Bonus Quest Champion Submitted Jawbreaker stacks Well-Tuned, Off Brand, Off the Grid, Tiny Titan, Sharing is Caring, Field Notes, Best Demo evidence, and a published article.
Judges' Wildcard Automatic Every submission is considered.

Bonus badge evidence:

  • Well-Tuned: published MiniCPM5-1B LoRA adapter with guarded 632-case, 394-case, and 320-case eval reports.
  • Off Brand: custom gr.Server app shell instead of stock Gradio component layout.
  • Off the Grid: no external LLM API; inference uses the small open MiniCPM model and Jawbreaker LoRA loaded in the app runtime.
  • Tiny Titan: 1B runtime model with a narrow, safety-critical task.
  • Sharing is Caring: public dataset/eval bundle plus AGENT_TRACE.md and CODEX_BUILD_LOG.md.
  • Field Notes: FIELD_NOTES.md documents model/runtime pivots, eval decisions, and submission tradeoffs.
  • Best Demo: demo video, article, Reddit post, LinkedIn post, and X post are published and linked.

Not claiming:

  • Thousand Token Wood main track: Jawbreaker is entered as Backyard AI.
  • Best Agent: Jawbreaker is not a multi-step agentic app.
  • NVIDIA Nemotron Quest: no NeMoTron model is used.
  • Llama Champion / llama.cpp as live runtime: local/eval tooling supports GGUF experiments, but the judge-facing Space uses Transformers on ZeroGPU.

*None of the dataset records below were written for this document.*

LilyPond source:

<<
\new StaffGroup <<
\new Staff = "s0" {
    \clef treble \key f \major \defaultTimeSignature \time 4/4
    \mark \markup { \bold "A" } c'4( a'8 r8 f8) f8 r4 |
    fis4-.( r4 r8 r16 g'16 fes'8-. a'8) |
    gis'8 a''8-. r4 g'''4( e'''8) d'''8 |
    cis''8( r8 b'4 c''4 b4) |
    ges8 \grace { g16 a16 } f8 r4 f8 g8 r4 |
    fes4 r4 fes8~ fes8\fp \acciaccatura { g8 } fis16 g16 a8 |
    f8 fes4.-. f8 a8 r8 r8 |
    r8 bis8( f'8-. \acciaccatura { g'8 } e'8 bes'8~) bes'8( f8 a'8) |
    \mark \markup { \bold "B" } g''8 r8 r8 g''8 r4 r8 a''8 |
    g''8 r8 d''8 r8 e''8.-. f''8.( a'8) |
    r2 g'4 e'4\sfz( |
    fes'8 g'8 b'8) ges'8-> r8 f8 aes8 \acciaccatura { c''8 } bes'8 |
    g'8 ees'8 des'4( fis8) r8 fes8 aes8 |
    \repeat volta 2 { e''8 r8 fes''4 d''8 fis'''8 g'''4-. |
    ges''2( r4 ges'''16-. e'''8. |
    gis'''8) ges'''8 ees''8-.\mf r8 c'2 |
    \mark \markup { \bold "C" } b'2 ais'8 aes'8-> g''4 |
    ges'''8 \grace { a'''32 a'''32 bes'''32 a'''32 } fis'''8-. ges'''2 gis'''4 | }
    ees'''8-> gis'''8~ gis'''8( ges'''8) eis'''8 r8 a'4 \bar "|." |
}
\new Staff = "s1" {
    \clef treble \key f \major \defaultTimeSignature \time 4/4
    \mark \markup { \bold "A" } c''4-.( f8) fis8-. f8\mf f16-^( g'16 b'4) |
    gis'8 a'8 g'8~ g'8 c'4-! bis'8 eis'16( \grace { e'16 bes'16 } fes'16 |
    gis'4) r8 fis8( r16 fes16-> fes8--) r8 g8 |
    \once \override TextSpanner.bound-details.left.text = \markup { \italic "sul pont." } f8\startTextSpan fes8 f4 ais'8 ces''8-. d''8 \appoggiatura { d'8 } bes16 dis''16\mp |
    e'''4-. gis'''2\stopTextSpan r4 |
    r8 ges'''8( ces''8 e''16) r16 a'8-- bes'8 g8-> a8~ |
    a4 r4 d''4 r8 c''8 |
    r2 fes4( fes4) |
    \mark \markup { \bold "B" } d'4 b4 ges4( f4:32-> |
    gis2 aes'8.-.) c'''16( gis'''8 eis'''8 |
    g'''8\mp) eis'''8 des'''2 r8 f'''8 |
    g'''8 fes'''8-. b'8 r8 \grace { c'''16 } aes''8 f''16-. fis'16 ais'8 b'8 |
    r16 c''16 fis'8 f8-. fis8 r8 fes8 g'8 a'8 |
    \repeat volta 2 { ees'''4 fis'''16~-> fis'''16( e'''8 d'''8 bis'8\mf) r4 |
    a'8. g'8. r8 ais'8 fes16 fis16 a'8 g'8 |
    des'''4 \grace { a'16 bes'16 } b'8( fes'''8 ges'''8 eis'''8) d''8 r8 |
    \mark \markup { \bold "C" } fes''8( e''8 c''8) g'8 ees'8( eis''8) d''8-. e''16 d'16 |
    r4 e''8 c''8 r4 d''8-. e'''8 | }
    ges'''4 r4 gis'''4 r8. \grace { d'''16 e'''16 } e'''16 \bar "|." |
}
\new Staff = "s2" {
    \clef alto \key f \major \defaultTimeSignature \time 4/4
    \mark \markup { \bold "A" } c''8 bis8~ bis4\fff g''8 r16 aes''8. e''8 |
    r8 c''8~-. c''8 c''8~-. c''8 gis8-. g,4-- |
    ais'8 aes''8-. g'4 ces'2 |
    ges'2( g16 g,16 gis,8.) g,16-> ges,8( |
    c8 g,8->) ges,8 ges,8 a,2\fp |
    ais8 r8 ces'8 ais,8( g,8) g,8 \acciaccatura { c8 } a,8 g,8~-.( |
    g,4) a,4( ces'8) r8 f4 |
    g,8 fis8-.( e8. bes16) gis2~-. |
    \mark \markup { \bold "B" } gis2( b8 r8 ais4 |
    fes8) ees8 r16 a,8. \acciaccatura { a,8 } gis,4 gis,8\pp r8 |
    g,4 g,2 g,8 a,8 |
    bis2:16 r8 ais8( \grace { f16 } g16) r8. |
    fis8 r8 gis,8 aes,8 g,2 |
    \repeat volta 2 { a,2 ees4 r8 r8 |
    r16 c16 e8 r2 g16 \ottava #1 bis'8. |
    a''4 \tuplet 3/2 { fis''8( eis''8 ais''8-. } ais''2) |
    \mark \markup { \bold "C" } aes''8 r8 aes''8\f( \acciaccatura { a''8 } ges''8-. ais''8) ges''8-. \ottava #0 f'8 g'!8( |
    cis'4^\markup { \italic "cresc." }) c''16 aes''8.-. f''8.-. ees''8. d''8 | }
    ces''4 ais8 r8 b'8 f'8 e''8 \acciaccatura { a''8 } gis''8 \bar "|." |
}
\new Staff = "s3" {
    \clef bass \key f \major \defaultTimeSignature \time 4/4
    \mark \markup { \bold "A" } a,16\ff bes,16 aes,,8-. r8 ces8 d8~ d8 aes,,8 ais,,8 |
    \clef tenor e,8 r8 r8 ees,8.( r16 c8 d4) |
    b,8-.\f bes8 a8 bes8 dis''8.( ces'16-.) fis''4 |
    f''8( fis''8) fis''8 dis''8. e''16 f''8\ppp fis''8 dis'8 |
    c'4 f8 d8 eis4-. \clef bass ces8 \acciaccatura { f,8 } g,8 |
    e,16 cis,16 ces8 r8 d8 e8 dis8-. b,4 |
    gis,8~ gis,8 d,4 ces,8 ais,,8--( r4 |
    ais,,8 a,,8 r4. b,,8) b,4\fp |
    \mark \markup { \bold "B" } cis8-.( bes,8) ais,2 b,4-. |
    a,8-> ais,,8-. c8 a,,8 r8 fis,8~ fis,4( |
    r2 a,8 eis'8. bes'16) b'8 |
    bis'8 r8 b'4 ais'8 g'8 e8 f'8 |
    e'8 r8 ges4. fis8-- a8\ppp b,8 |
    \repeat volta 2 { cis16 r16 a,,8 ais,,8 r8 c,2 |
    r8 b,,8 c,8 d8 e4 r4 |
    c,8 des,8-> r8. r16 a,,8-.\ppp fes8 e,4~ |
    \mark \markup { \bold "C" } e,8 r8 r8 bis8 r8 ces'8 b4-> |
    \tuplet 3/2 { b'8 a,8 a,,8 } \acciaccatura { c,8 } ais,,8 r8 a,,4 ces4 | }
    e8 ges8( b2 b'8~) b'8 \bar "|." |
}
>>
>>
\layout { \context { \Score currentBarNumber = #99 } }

Limitations / Safety Boundary

Jawbreaker is not legal, financial, or cybersecurity advice. It is a local-first safety aid that helps non-experts slow down and verify suspicious messages. The safest action should never ask the user to click the suspicious link or call a number from the suspicious message.

FIELD_NOTES.md is a build-observation log: product decisions, model/runtime pivots, eval results, and packaging notes. It is not presented as ethnographic user research.